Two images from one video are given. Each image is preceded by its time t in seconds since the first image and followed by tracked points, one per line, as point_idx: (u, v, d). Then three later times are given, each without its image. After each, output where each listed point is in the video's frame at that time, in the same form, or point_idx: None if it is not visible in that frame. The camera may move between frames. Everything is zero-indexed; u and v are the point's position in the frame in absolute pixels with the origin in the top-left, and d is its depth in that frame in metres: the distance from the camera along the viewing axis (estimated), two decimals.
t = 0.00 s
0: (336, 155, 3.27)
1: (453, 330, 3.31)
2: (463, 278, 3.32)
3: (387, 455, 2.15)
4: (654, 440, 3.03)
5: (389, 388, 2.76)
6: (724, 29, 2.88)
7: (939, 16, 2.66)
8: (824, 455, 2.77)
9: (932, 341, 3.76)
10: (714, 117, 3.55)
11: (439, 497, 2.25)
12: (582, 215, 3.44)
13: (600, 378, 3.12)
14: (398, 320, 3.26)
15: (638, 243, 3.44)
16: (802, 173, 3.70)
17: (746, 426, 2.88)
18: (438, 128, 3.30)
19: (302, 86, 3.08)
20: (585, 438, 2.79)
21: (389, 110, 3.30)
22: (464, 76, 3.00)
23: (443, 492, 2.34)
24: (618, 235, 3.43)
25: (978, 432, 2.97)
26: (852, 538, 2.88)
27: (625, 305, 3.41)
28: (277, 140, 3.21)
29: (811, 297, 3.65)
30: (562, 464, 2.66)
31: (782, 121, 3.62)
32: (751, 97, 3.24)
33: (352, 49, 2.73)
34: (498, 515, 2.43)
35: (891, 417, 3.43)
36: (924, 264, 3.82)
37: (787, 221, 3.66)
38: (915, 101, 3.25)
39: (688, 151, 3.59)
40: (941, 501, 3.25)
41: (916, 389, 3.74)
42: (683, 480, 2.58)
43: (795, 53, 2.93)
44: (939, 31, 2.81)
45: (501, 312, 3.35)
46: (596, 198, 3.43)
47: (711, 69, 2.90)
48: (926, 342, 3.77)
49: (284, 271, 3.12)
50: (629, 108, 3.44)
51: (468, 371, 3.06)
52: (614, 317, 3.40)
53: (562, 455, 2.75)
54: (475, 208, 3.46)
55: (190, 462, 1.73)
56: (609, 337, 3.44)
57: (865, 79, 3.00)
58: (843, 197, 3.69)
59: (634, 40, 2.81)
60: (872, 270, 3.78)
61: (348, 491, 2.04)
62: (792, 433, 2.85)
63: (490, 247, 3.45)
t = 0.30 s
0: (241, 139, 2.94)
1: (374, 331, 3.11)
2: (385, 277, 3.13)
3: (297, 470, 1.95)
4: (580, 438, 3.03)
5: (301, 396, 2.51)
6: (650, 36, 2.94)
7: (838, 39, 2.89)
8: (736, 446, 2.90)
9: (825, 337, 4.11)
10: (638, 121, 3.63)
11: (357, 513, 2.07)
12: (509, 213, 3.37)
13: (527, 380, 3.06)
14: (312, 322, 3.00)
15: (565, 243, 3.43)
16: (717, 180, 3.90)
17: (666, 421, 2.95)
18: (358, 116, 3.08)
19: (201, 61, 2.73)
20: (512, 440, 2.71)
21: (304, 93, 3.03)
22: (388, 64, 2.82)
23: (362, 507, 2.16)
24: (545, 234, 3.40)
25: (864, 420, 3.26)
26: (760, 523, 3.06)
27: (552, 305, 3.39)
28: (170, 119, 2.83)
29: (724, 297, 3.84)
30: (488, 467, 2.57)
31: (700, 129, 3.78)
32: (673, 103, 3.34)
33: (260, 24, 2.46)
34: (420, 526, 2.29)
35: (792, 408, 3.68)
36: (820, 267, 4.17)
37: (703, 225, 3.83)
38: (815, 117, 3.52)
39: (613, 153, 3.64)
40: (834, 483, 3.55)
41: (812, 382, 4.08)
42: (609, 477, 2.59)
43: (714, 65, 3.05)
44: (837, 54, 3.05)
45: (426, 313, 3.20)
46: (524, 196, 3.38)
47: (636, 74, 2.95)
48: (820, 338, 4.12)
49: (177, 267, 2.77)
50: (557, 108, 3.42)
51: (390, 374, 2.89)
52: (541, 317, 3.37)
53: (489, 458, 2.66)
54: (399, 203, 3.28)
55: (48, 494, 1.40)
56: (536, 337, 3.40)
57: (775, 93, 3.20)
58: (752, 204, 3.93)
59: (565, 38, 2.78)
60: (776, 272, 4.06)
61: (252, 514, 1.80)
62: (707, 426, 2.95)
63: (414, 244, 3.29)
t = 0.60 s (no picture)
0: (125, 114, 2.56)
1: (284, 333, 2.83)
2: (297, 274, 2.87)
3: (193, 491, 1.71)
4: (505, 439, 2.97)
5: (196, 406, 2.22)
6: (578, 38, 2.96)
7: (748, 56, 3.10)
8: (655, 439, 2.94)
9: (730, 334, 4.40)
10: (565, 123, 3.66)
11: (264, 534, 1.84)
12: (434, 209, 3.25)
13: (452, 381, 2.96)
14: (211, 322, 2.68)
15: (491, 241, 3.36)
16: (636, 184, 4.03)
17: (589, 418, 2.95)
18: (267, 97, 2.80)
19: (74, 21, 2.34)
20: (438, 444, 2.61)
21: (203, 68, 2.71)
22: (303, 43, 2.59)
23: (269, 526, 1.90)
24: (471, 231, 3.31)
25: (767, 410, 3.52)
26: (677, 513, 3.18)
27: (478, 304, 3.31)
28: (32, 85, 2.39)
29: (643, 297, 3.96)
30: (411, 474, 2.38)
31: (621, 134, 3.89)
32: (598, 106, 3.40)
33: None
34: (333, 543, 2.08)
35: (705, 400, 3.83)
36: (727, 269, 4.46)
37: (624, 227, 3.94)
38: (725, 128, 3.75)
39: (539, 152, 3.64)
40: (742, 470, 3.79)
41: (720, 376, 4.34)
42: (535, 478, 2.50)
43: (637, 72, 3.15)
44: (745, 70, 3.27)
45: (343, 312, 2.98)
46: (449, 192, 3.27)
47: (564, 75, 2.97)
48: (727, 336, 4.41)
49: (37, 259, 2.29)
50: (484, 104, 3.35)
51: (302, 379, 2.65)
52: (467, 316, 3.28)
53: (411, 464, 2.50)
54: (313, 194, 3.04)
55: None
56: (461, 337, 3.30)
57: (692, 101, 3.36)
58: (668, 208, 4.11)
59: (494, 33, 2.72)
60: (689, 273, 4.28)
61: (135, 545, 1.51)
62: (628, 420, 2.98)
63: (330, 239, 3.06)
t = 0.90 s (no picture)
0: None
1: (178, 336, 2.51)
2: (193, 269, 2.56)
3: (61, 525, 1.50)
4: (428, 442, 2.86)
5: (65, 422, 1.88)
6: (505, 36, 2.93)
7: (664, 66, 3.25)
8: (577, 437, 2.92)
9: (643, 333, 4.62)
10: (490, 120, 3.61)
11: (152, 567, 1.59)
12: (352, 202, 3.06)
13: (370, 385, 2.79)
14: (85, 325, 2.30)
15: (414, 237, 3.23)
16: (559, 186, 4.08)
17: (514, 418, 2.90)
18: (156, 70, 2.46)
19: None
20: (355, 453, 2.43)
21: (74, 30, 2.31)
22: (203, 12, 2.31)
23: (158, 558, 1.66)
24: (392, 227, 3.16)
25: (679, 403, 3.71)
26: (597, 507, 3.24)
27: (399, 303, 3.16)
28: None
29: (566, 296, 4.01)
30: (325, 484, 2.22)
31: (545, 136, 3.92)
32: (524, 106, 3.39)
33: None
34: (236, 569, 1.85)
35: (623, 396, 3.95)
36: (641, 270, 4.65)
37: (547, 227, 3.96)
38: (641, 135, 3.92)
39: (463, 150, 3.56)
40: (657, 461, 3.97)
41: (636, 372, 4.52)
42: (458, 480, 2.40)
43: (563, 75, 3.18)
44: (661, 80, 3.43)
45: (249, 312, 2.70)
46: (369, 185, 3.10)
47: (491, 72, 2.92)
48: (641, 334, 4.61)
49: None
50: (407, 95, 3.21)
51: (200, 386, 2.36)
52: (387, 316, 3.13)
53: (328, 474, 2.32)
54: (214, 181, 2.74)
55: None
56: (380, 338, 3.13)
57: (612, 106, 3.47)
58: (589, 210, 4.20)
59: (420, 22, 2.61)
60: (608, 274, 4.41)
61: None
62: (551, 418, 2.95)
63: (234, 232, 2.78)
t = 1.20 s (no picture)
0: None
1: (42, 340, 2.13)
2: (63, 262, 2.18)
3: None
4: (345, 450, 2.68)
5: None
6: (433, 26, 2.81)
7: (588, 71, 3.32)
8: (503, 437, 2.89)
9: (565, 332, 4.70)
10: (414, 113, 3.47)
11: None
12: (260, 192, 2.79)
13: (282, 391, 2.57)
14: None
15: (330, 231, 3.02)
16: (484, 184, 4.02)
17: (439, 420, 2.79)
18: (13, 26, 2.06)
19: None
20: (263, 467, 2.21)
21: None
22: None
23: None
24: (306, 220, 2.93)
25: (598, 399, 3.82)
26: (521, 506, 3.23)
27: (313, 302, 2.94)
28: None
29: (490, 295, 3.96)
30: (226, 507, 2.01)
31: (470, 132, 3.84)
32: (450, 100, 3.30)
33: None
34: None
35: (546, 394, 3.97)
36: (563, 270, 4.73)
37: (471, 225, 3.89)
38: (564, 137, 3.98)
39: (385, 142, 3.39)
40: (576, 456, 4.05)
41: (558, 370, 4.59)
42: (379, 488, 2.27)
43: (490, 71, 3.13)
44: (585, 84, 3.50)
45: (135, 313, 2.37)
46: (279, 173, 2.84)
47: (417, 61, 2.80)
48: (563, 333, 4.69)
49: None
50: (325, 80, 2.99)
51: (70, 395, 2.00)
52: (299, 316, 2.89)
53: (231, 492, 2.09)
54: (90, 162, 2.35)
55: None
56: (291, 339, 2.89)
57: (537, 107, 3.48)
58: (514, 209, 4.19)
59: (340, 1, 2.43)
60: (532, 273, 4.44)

========

What the task asks »
Please make an exact copy of the lines above from the line with "52: (614, 317, 3.40)" through the line with "31: (700, 129, 3.78)", both ends included.

Solution to the problem »
52: (614, 317, 3.40)
53: (562, 455, 2.75)
54: (475, 208, 3.46)
55: (190, 462, 1.73)
56: (609, 337, 3.44)
57: (865, 79, 3.00)
58: (843, 197, 3.69)
59: (634, 40, 2.81)
60: (872, 270, 3.78)
61: (348, 491, 2.04)
62: (792, 433, 2.85)
63: (490, 247, 3.45)
t = 0.30 s
0: (241, 139, 2.94)
1: (374, 331, 3.11)
2: (385, 277, 3.13)
3: (297, 470, 1.95)
4: (580, 438, 3.03)
5: (301, 396, 2.51)
6: (650, 36, 2.94)
7: (838, 39, 2.89)
8: (736, 446, 2.90)
9: (825, 337, 4.11)
10: (638, 121, 3.63)
11: (357, 513, 2.07)
12: (509, 213, 3.37)
13: (527, 380, 3.06)
14: (312, 322, 3.00)
15: (565, 243, 3.43)
16: (717, 180, 3.90)
17: (666, 421, 2.95)
18: (358, 116, 3.08)
19: (201, 61, 2.73)
20: (512, 440, 2.71)
21: (304, 93, 3.03)
22: (388, 64, 2.82)
23: (362, 507, 2.16)
24: (545, 234, 3.40)
25: (864, 420, 3.26)
26: (760, 523, 3.06)
27: (552, 305, 3.39)
28: (170, 119, 2.83)
29: (724, 297, 3.84)
30: (488, 467, 2.57)
31: (700, 129, 3.78)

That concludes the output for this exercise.